La donna, 51 anni, si è rivolta ai carabinieri.
I militari stanno analizzando il computer e il cellulare del ragazzo, ma, al momento, non hanno riscontrato alcun elemento che faccia pensare a episodi di bullismo.
E la Procura non ha ancora aperto un fascicolo.
Una cosa è certa: per Michele la vita era diventata un peso. Nonostante le numerose passioni. Il nuoto, la palestra.
“Voleva farsi i muscoli, voleva la tartaruga, lui che era così magro”, ricorda la mamma.
“Ammirava gli youtuber e aveva anche caricato qualche video online”.
Poi c’era il grande progetto: studente del Colombatto, voleva diventare pasticcere. Ma fuori dai sogni, nella vita reale, faticava a rapportarsi con gli altri, a trovare degli amici, a inserirsi in un gruppo di coetanei, in quel gruppo che, per gli adolescenti, è tutto.
Maria vuole risposte.
“Lo ha ucciso chi lo umiliava.
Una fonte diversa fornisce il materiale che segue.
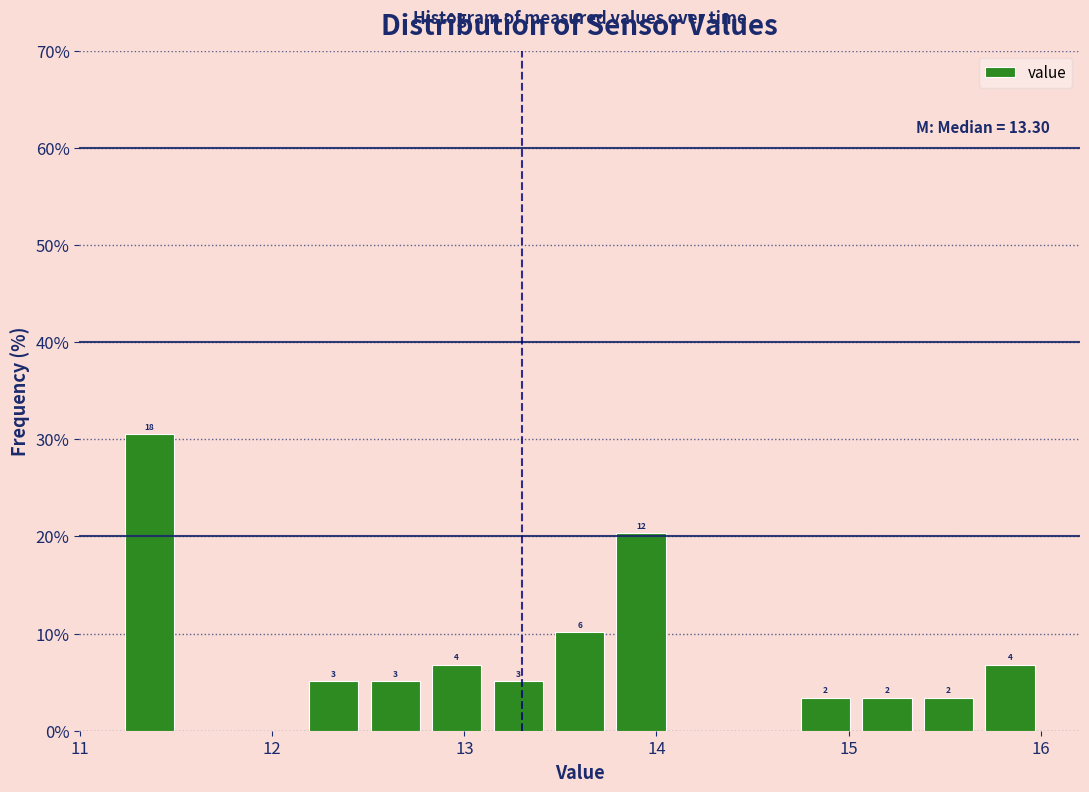

Read against the x-axis, roughly where is the centre of the tallest bar?

11.4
Chi lo derideva. Chi gli ha chiuso la porta in faccia. Mio figlio è morto e ci sono dei responsabili”.
Maria cerca un colpevole, ha bisogno di trovare un colpevole.
Ma il suo Michele, quello che ha fatto il volo d’angelo, aveva due grandi difficolta’: quella di farsi accettare dagli altri e, soprattutto, quella di accettare se stesso.